Here are 3 pictures. The first shows the light output from my right spotlight, with the new LED, vs the left spotlight, with the old halogen H3. The second and third photos show the headlight "before" and "after" I replaced the H4 halogen with the new LED.

I also used those DZG H4 LED units on my 2010 Kawasaki Concours 14 ABS, and again, it was plug and play and made a huge difference.
 

Attachments

·
Registered
Joined
·
213 Posts
Great write-up Tector; thanks for posting.

Couple of questions:

How do the beam patterns, original vs LED, compare?

How hot do these things get? With the fan at the front of the lamp, and fully enclosed in the headlight body, it must get pretty warm in there - but perhaps no warmer than a high wattage halogen lamp ????
 

·
Registered
Joined
·
26 Posts
Good questions. Wish I could give you good answers.

I'm in northern PA, and our riding season is over. The bike was parked for the winter in my garage when I installed these lights (all the garage lights were out when I took those photos). So I have NOT run the bike with the lights on since making the switch.

Beam pattern? Sorry, I can't say. I would expect them to be pretty much the same, since the reflectors are the same and are aimed the same way. But I'm no electrician (certainly no lighting technician).

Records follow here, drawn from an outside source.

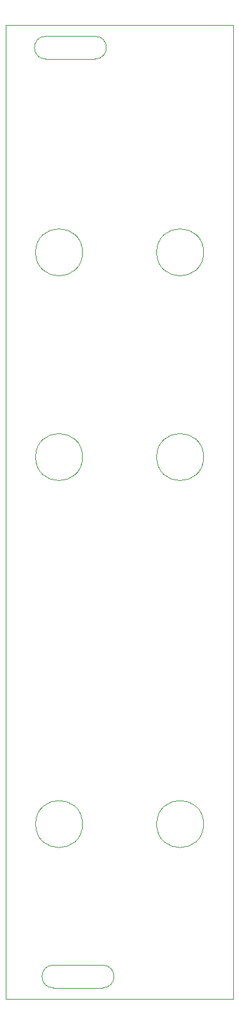
<source format=gm1>
%TF.GenerationSoftware,KiCad,Pcbnew,(6.0.1)*%
%TF.CreationDate,2022-10-24T08:42:42-04:00*%
%TF.ProjectId,ER-MIDI-VC4-01_PANEL,45522d4d-4944-4492-9d56-43342d30315f,1*%
%TF.SameCoordinates,Original*%
%TF.FileFunction,Profile,NP*%
%FSLAX46Y46*%
G04 Gerber Fmt 4.6, Leading zero omitted, Abs format (unit mm)*
G04 Created by KiCad (PCBNEW (6.0.1)) date 2022-10-24 08:42:42*
%MOMM*%
%LPD*%
G01*
G04 APERTURE LIST*
%TA.AperFunction,Profile*%
%ADD10C,0.100000*%
%TD*%
G04 APERTURE END LIST*
D10*
X51600000Y-75000000D02*
G75*
G03*
X51600000Y-75000000I-3100000J0D01*
G01*
X37250000Y-22500000D02*
G75*
G03*
X37250000Y-19500000I0J1500000D01*
G01*
X30750000Y-19500000D02*
X37250000Y-19500000D01*
X31750000Y-142000000D02*
G75*
G03*
X31750000Y-145000000I0J-1500000D01*
G01*
X25500000Y-18000000D02*
X55500000Y-18000000D01*
X55500000Y-18000000D02*
X55500000Y-146500000D01*
X55500000Y-146500000D02*
X25500000Y-146500000D01*
X25500000Y-146500000D02*
X25500000Y-18000000D01*
X35600000Y-48000000D02*
G75*
G03*
X35600000Y-48000000I-3100000J0D01*
G01*
X51600000Y-123400000D02*
G75*
G03*
X51600000Y-123400000I-3100000J0D01*
G01*
X30750000Y-22500000D02*
X37250000Y-22500000D01*
X31750000Y-142000000D02*
X38250000Y-142000000D01*
X31750000Y-145000000D02*
X38250000Y-145000000D01*
X35600000Y-75000000D02*
G75*
G03*
X35600000Y-75000000I-3100000J0D01*
G01*
X30750000Y-19500000D02*
G75*
G03*
X30750000Y-22500000I0J-1500000D01*
G01*
X35600000Y-123400000D02*
G75*
G03*
X35600000Y-123400000I-3100000J0D01*
G01*
X51600000Y-48000000D02*
G75*
G03*
X51600000Y-48000000I-3100000J0D01*
G01*
X38250000Y-145000000D02*
G75*
G03*
X38250000Y-142000000I0J1500000D01*
G01*
M02*

</source>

Heat? Don't know. For what it's worth, I ran my Kawasaki Concours 14 ABS, with the same brand of H4 LED headlights, several times after the LEDs were installed, for 2+ hours at a time, without any problem. Of course, that doesn't prove anything-- as the old saying goes, your mileage may vary, and for that matter, MY mileage may vary (if I go on a longer trip, and/ or it's on a hotter day).

No problems yet, though. Which is like the guy who fell off the 40-story building, and on the way down everybody next to a window he passed heard him say, "So far, so good!".